Il freddo, questa antica manifestazione della stagione invernale che rappresenta una risorsa inestimabile per il nostro pianeta.
La bassa temperatura immagazzina grandi quantità d’acqua sotto forma di ghiaccio, impedendogli di riversarsi negli oceani.
Il freddo che conserva i cibi, che cura le contusioni.
Ad accorgersi dell’utilità di questa sfumatura climatica è stata l’Islanda, che, in un’epoca in cui l’informatizzazione di massa dei dati avanza con passi da gigante, recepisce la necessità di avere sempre più unità per immagazzinare e conservare questi dati.
I server hanno fatto la fortuna di Google e sono presenti ormai in ogni azienda del pianeta.
Se per caso siete capitati in una sala server, di sicuro avrete notato i grandi impianti di condizionamento che le contraddistinguono.

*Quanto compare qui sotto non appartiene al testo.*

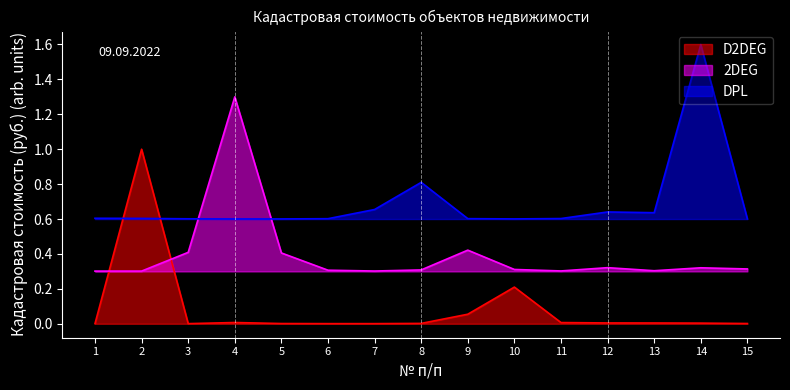

What is the total value across all series at 4?

1.9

Già, perchè le temperature di esercizio di questi grandi hard disk sono elevate e abbassare dette temperature è l’imperativo per il loro corretto funzionamento e per escludere danneggiamenti.
L’Islanda, isola vicina all’artico che da molto tempo sfrutta l’energia geotermica per il riscaldamento e l’elettricità, e si può considerare un maestoso esempio di sfruttamento delle fonti rinnovabili, oggi cerca una risoluzione ecologica del problema.
Gli impianti di condizionamento delle sale server del mondo assorbono gigantesche quantità di elettricità, fanno aumentare le emissioni di CO2 avvelenando il clima del pianeta. Specie nei paesi più caldi e nei mesi estivi.
La proposta islandese? Spostare quanti più server sul suo territorio. L’idea è banale ma efficace.
Il sud del paese gode del benefico influsso della corrente del Golfo, e le temperature oscillano da pochi gradi sotto lo zero in inverno a circa 13 gradi estivi, valori che verrebbero definiti freddi alle nostre latitudini.